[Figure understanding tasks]
- Opening Delimiter -
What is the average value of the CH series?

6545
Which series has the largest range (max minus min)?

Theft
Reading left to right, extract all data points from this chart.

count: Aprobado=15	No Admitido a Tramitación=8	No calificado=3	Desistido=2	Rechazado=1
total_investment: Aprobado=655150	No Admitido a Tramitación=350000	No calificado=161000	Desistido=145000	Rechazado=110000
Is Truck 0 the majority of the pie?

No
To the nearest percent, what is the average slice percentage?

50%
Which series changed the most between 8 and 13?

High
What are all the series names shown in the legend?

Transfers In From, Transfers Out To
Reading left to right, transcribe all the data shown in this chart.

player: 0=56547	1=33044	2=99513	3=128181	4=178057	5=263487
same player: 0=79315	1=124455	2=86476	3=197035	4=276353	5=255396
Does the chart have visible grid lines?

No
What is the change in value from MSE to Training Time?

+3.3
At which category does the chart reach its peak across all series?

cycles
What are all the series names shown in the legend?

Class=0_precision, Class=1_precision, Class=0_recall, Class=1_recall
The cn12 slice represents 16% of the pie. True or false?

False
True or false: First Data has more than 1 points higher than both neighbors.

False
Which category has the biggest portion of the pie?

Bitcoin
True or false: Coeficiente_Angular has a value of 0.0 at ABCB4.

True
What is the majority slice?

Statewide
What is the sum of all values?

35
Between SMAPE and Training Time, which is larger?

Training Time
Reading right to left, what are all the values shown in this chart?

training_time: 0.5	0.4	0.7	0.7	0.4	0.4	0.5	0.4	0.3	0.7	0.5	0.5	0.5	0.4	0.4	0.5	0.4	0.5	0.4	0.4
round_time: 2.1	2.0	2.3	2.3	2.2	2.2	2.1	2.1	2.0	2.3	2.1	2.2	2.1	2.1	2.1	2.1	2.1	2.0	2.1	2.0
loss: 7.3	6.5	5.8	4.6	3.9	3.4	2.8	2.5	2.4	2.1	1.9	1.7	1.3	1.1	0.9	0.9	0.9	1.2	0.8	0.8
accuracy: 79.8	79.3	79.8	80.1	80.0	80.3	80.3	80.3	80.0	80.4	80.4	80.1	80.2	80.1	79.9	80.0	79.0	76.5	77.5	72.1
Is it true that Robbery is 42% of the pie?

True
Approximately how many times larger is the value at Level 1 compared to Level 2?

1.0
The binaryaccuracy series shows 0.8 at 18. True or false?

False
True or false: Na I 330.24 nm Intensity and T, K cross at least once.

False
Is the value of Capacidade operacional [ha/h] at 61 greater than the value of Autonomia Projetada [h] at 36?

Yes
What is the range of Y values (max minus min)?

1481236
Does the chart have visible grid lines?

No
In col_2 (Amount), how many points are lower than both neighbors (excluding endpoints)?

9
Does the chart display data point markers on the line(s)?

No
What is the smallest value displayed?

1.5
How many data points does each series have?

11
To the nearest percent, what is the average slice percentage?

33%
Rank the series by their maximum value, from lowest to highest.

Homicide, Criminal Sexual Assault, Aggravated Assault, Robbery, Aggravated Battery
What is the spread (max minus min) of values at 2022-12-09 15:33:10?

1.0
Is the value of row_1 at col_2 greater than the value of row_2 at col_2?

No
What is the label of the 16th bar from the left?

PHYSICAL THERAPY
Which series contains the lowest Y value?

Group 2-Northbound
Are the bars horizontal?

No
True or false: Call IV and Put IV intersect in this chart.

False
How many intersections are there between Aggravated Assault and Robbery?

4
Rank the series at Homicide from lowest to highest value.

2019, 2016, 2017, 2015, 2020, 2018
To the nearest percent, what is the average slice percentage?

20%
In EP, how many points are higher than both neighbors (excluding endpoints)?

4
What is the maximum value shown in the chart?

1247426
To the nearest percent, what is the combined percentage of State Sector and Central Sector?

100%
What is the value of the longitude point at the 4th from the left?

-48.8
- Closing Delimiter -
**EXERCISE REQUIREMENTS**
Reproduce the stretch from the line containing "Group 2-Northbound" through the final line above, both included, keeping every line unchanged.

**EXERCISE SOLUTION**
Group 2-Northbound
Are the bars horizontal?

No
True or false: Call IV and Put IV intersect in this chart.

False
How many intersections are there between Aggravated Assault and Robbery?

4
Rank the series at Homicide from lowest to highest value.

2019, 2016, 2017, 2015, 2020, 2018
To the nearest percent, what is the average slice percentage?

20%
In EP, how many points are higher than both neighbors (excluding endpoints)?

4
What is the maximum value shown in the chart?

1247426
To the nearest percent, what is the combined percentage of State Sector and Central Sector?

100%
What is the value of the longitude point at the 4th from the left?

-48.8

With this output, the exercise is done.